== DATA FOR PROCESSING ==

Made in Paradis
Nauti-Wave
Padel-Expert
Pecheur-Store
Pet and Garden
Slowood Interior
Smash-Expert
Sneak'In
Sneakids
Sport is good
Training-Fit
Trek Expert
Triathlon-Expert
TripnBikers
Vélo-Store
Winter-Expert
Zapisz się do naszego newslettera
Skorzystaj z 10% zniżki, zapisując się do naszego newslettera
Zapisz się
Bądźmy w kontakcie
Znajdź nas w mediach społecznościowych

== INSTRUCTIONS FOR THE TASK ==
What is needed here is the full listing, restated word for word.

== WRITTEN SOLUTION ==
Made in Paradis
Nauti-Wave
Padel-Expert
Pecheur-Store
Pet and Garden
Slowood Interior
Smash-Expert
Sneak'In
Sneakids
Sport is good
Training-Fit
Trek Expert
Triathlon-Expert
TripnBikers
Vélo-Store
Winter-Expert
Zapisz się do naszego newslettera
Skorzystaj z 10% zniżki, zapisując się do naszego newslettera
Zapisz się
Bądźmy w kontakcie
Znajdź nas w mediach społecznościowych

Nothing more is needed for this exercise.